Panikker is a former PhD student in the College of Arts and Sciences and currently a research specialist in the Gene Therapy Program at the University of Pennsylvania.

_Felice Elefant

Elefant is an associate professor in the Department of Biology.

Early in the progression of Alzheimer’s disease, difficulties with learning and memory may be tied to the presence of elevated levels of the HDAC2 enzyme, which helps control how genes linked to learning and memory are expressed.

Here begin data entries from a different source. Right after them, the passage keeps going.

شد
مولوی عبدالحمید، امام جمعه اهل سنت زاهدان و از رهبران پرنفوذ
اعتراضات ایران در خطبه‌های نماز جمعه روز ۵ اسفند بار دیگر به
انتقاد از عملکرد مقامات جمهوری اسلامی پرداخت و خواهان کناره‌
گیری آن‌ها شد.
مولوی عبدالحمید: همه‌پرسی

A region of the brain of a Drosophila fly termed the “mushroom body” is responsible for learning and memory. This region is considered analogous to the human hippocampus as both play similar roles in cognition. Sundowning, also known as “late-day confusion” is a symptom of Alzheimer’s disease and results from disruption of sleep patterns in Alzheimer’s patients. Researchers observed similar sleep disruption in the Alzheimer’s fly model as a result of impaired outgrowth in Drosophila neurons, which can be restored by increasing Tip60.

It appears that when HDAC2 overwhelms the enzyme it is paired with, which is called Tip60 HAT, it represses genes and leads to problems with neuroplasticity — the brain’s ability to adapt to new stimuli or recall reactions to stimuli it already encountered.

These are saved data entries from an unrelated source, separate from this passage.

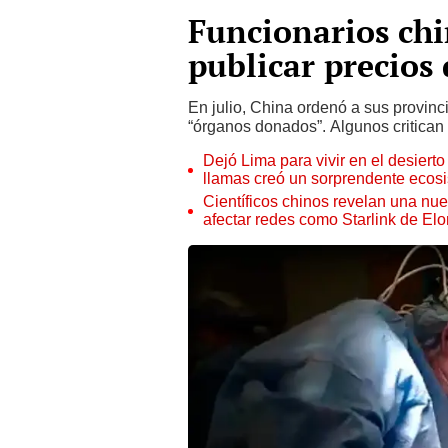
Funcionarios chi
publicar precio
En julio, China ordenó a sus provinci
“órganos donados”. Algunos critican
Dejó Lima para vivir en el desier
llamas creó un sorprendente ecos
Científicos chinos revelan una nuev
afectar redes como Starlink de El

But a research team led by Priyalakshmi Panikker, a Drexel PhD student at the time, and Associate Professor Felice Elefant, both in Drexel’s College of Arts and Sciences, performed tests in flies and found that if they added extra Tip60 HAT in the brain of flies that displayed symptoms close to Alzheimer’s disease, the balance between the enzymes could be successfully restored. When that balance came back, behaviors the team had taught the flies were able to be learned again and remembered.

More testing is needed, but Elefant’s goal is to find new avenues for gene therapy.

“When people age, they have a loss of memory, but it’s not because there are mutations in their genes,” Elefant says. “It’s the way they’re packaged. They’re distorted. And we’re seeing non-invasive ways we might be able to prevent that early on.”